Given a group G, we consider the vector space where each element of G is represented as a basis vector. Denote this by the notation used in quantum computing, where the basis vector corresponding to an element g is written as |g⟩.
The first step of the algorithm is to create a uniform superposition over all group elements:
(1 / sqrt(|G|)) * sum over g in G of |g⟩
We then apply the function f as a black box to each g, entangling the result with a second register:
(1 / sqrt(|G|)) * sum over g in G of |g⟩|f(g)⟩
Next, we measure the second register. This collapses the state into a superposition over a coset of H. That is, the remaining state looks like:
(1 / sqrt(|H|)) * sum over h in H of |g * h⟩
for some uniformly random element g from G.

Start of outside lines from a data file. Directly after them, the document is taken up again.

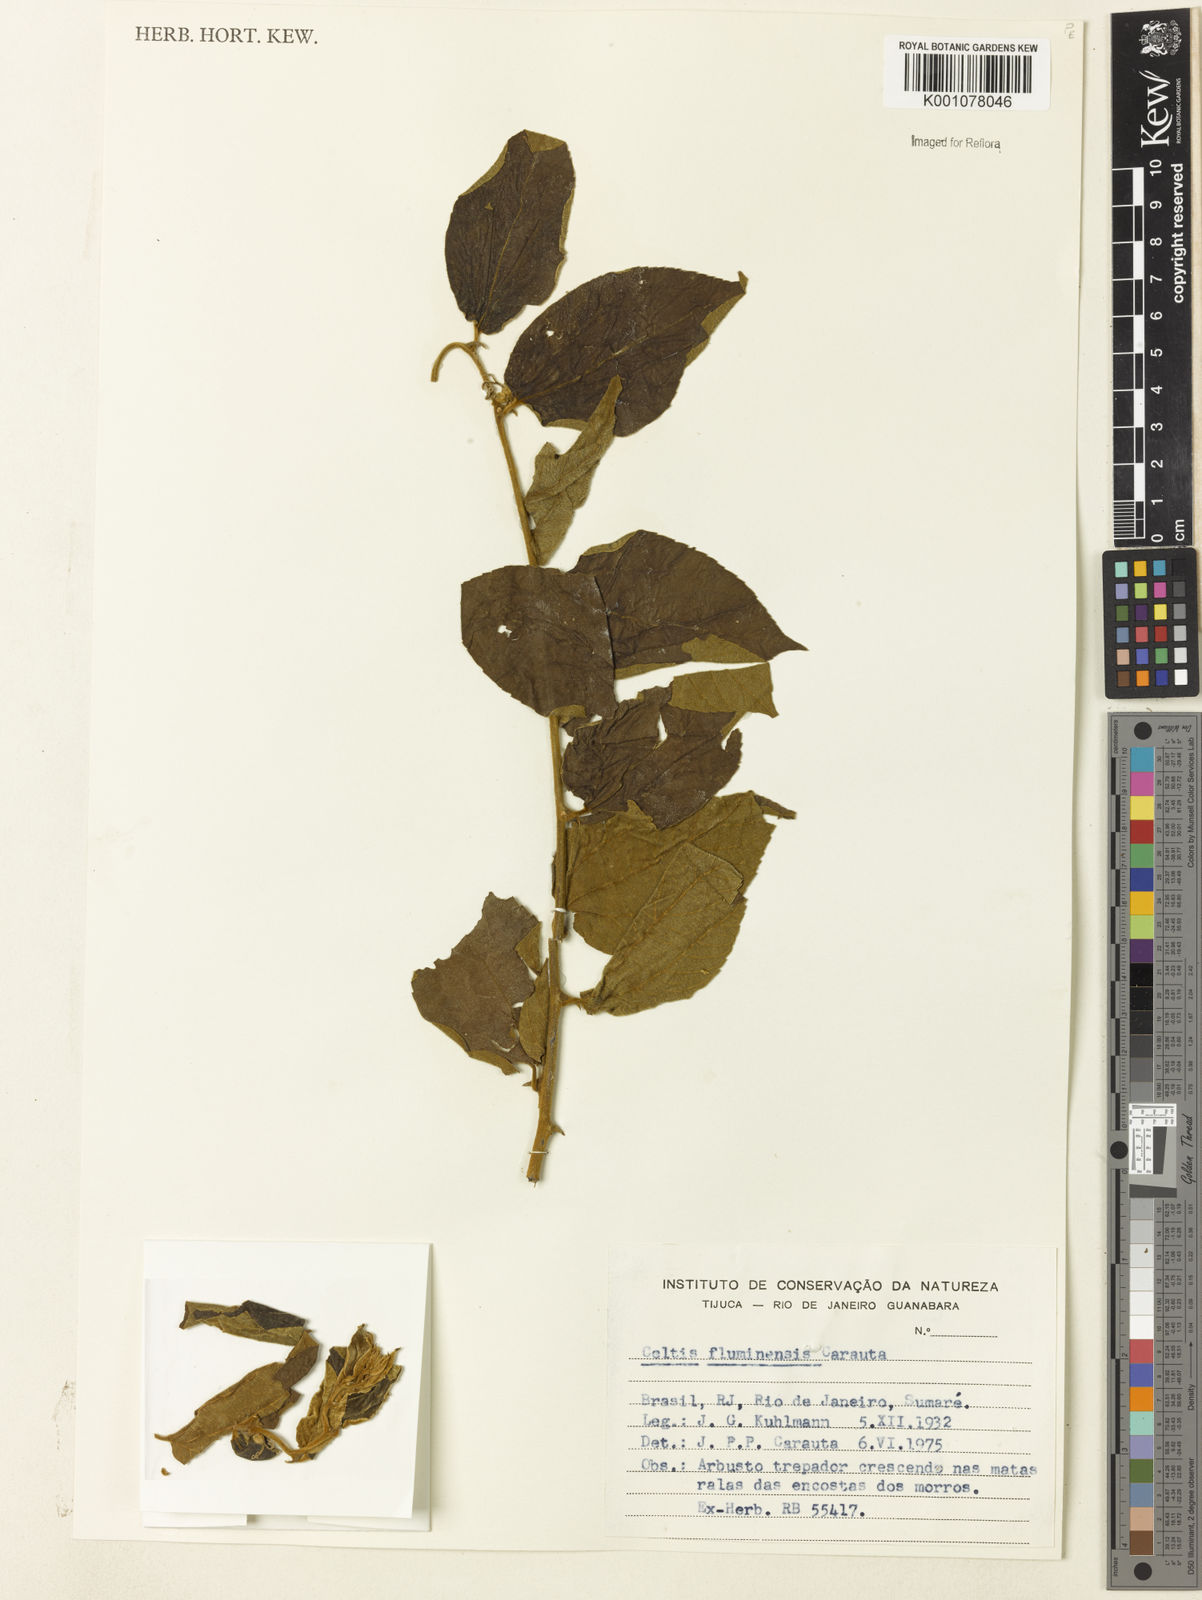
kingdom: Plantae
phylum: Tracheophyta
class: Magnoliopsida
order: Rosales
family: Cannabaceae
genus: Celtis
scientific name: Celtis brasiliensis
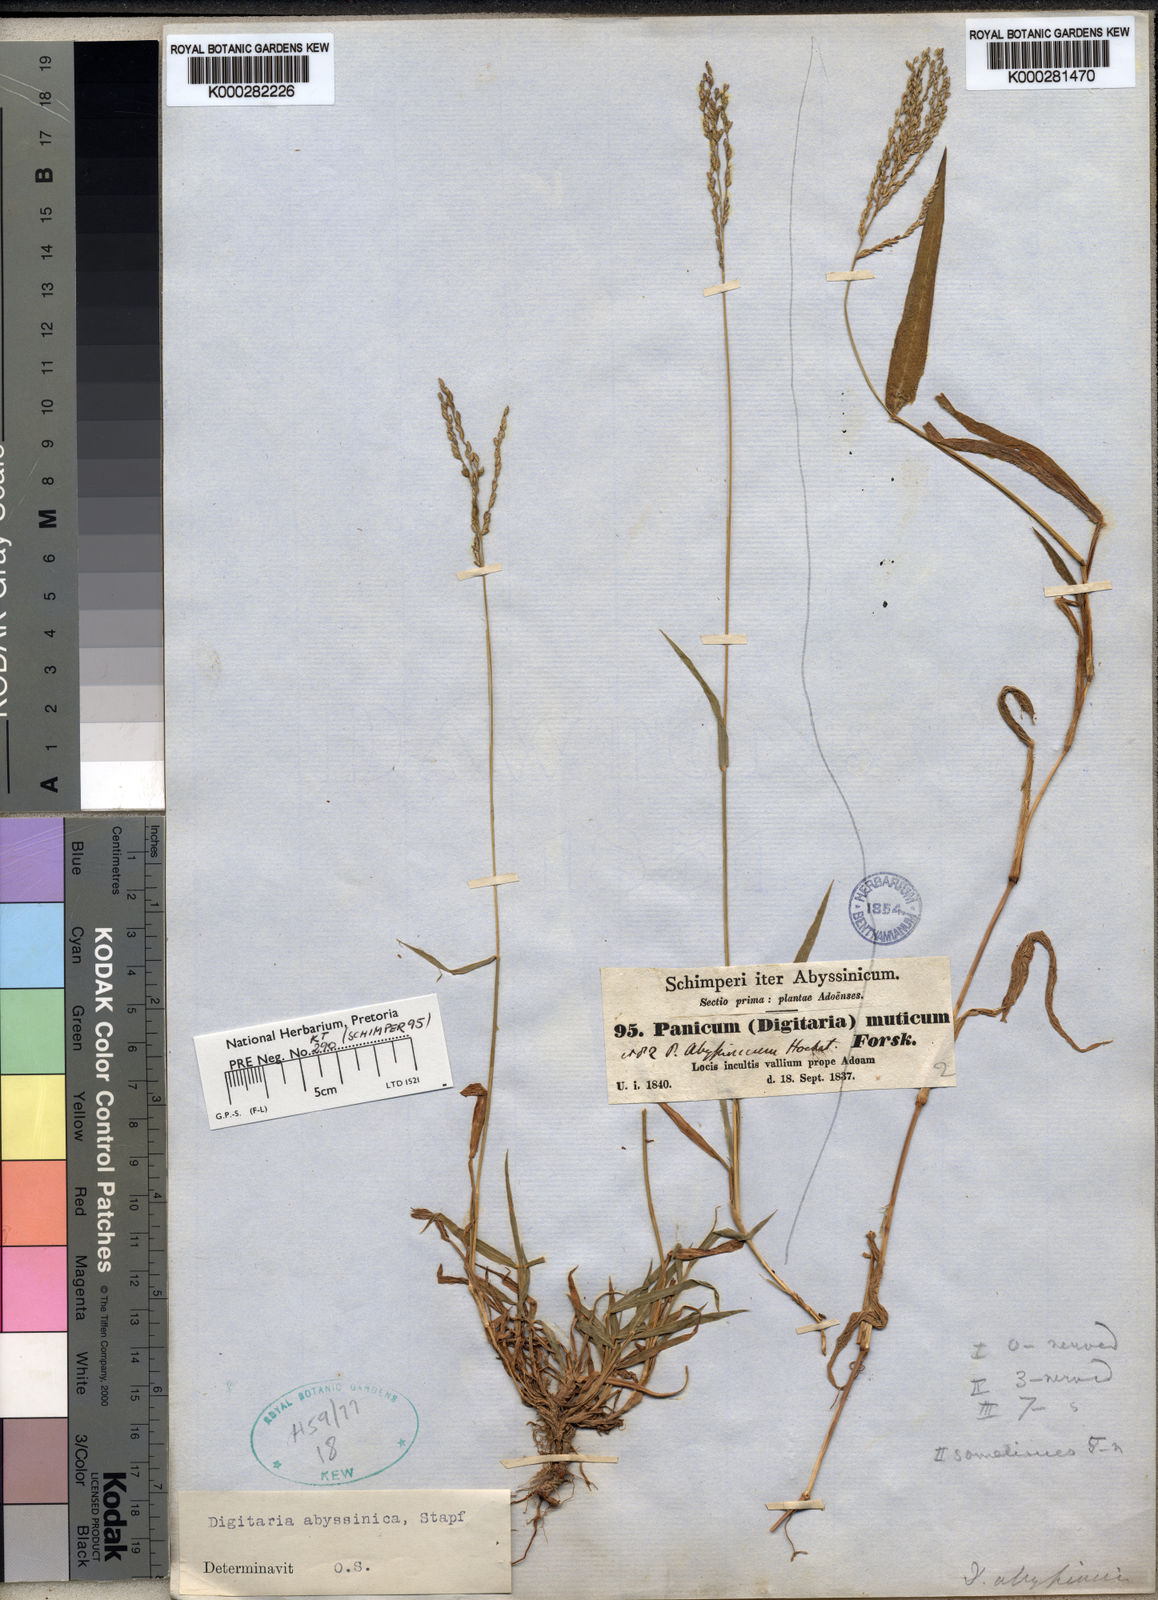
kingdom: Plantae
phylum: Tracheophyta
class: Liliopsida
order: Poales
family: Poaceae
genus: Digitaria
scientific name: Digitaria abyssinica
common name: African couchgrass
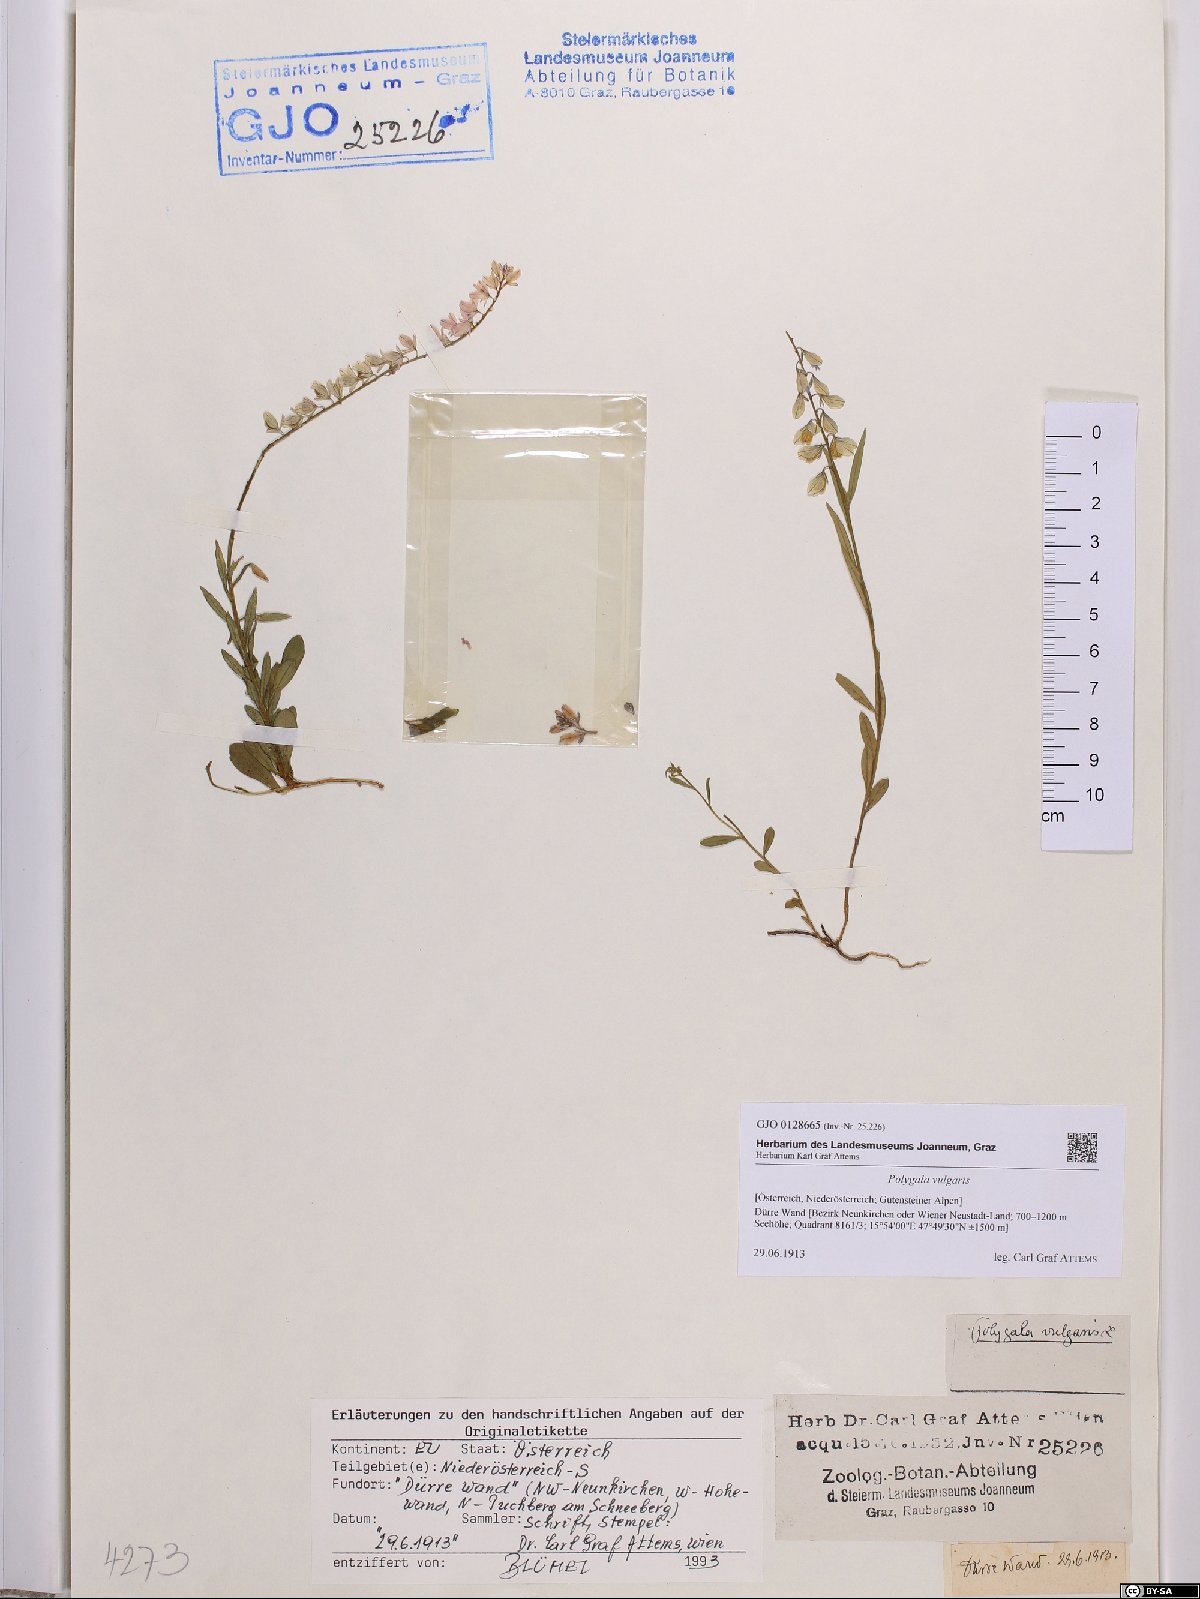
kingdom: Plantae
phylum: Tracheophyta
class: Magnoliopsida
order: Fabales
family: Polygalaceae
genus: Polygala
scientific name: Polygala vulgaris
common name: Common milkwort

At this point, we have a state that depends on H, but we cannot extract information from it directly by measuring in the standard basis.
The key insight is to change the basis using the quantum Fourier transform (QFT). In the Fourier basis, the hidden structure of the subgroup becomes visible.
This works because the QFT diagonalizes the shift operators associated with the group. For abelian groups, these operators commute, making diagonalization possible.
By applying the QFT and measuring, we obtain information that restricts the possible structure of H. Repeating this process several times yields enough information to fully reconstruct the subgroup.